Return, word for word, the part of the blog post about turning 40 that opens with the words "In the meantime, continue" and closes with "didn't aspire to?".

__EXCERPT PROVIDED__.
--
Holy shit. Oh Em Gee. WTF. 40. Seems like just yesterday I was 39.

Anycrowsfeet, the year I turn 40 will be chronicled right here, on my very own lame blog. Like any good self-indulgent asshole who thinks too highly of themselves, I want to preserve and memorialize the experience so I can look back on how witty and under-appreciated I am. I had a similar idea regarding my first year of law school but as it looks as though I'm about to flunk out, it ended up being a good thing I flaked out on that plan. The only way to fail at turning 40 is to die, and if I'm dead I won't kick myself for abandoning my blog b/c, well, I'll be dead.

In the meantime, continue to peruse the internet at your leisure b/c before long this vast and open road cleverly referred to as the internet hwy will shut down. The exits that provide us with vital and constitutionally guaranteed information about the inner-workings of our government, along with those loops that allow us to see what's going on in the rest of the world without leaving our own zip code, will be closed altogether. While the rest of the exits that lead to the useless bullshit We The People salivate over learning (and then immediately unlearning) will be accessible for a premium.

Christ, maybe Prince was right. Remember when MTV played videos? Way back when being 16 and pregnant was something you didn't aspire to?

So let's ring in this New Year right and raise a glass to Uncle Sam: For he's the jolly good fellow, for he's the jolly good fellow, for he's the jolly good FELLLLLOOOOWW...which nobody can deny.
--
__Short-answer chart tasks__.
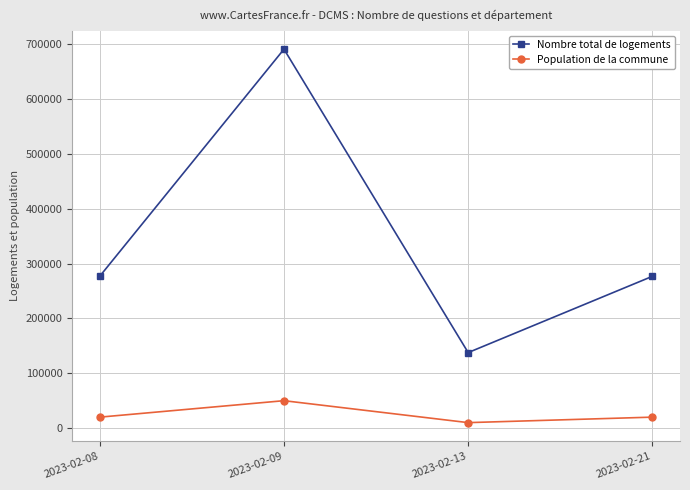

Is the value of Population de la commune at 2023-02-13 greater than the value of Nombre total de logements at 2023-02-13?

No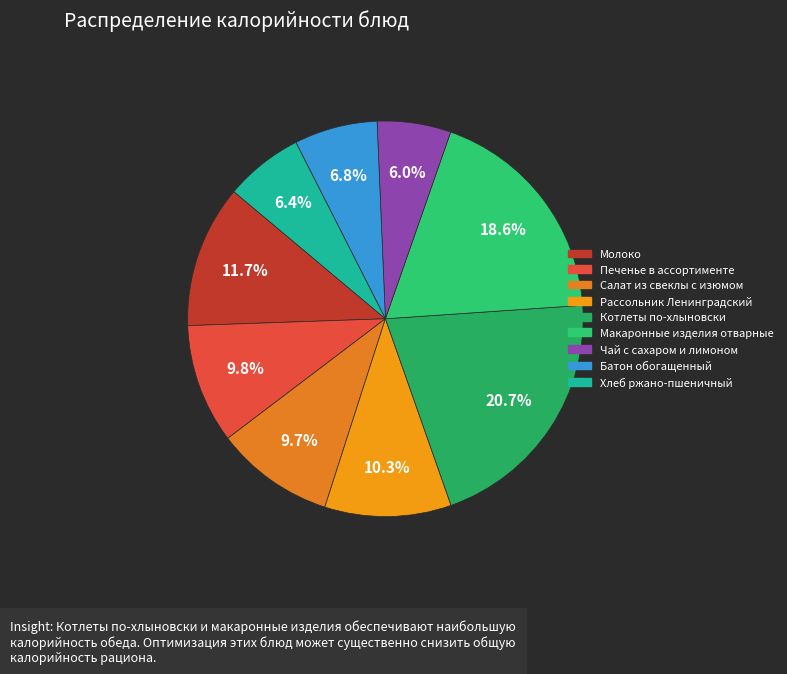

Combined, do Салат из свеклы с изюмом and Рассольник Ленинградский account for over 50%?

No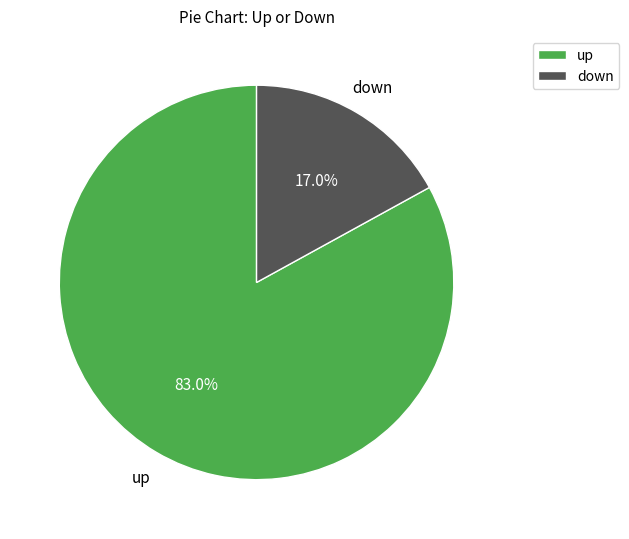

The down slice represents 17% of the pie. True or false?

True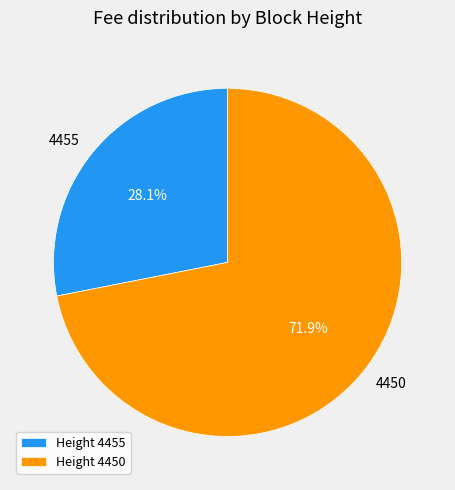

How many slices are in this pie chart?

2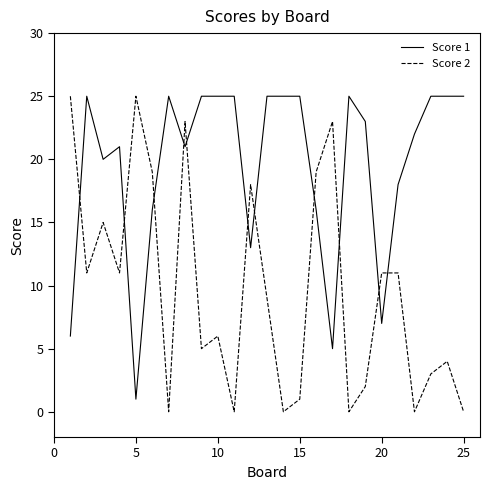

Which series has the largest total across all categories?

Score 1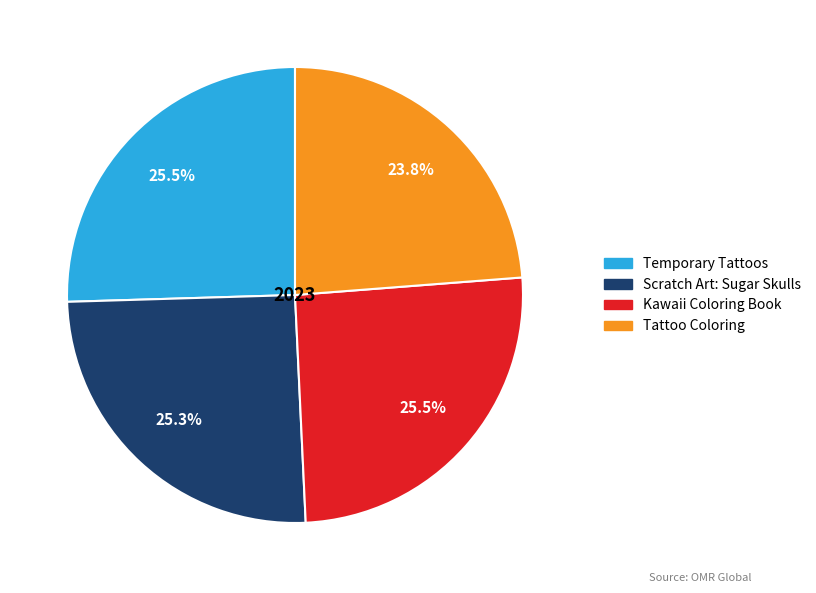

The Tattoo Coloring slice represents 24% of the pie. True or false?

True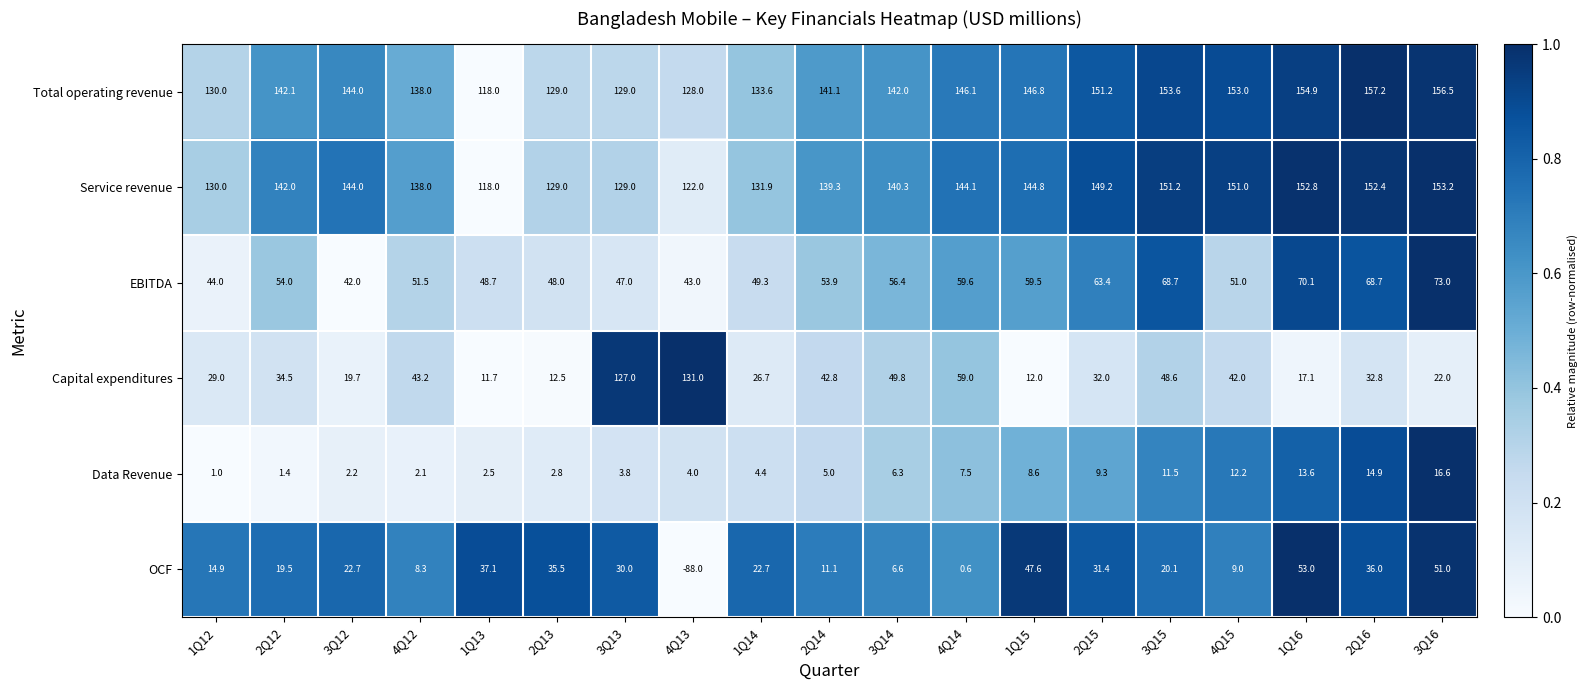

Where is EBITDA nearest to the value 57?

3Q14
--
__OUTPUT FOR THIS TASK__.
In the meantime, continue to peruse the internet at your leisure b/c before long this vast and open road cleverly referred to as the internet hwy will shut down. The exits that provide us with vital and constitutionally guaranteed information about the inner-workings of our government, along with those loops that allow us to see what's going on in the rest of the world without leaving our own zip code, will be closed altogether. While the rest of the exits that lead to the useless bullshit We The People salivate over learning (and then immediately unlearning) will be accessible for a premium.

Christ, maybe Prince was right. Remember when MTV played videos? Way back when being 16 and pregnant was something you didn't aspire to?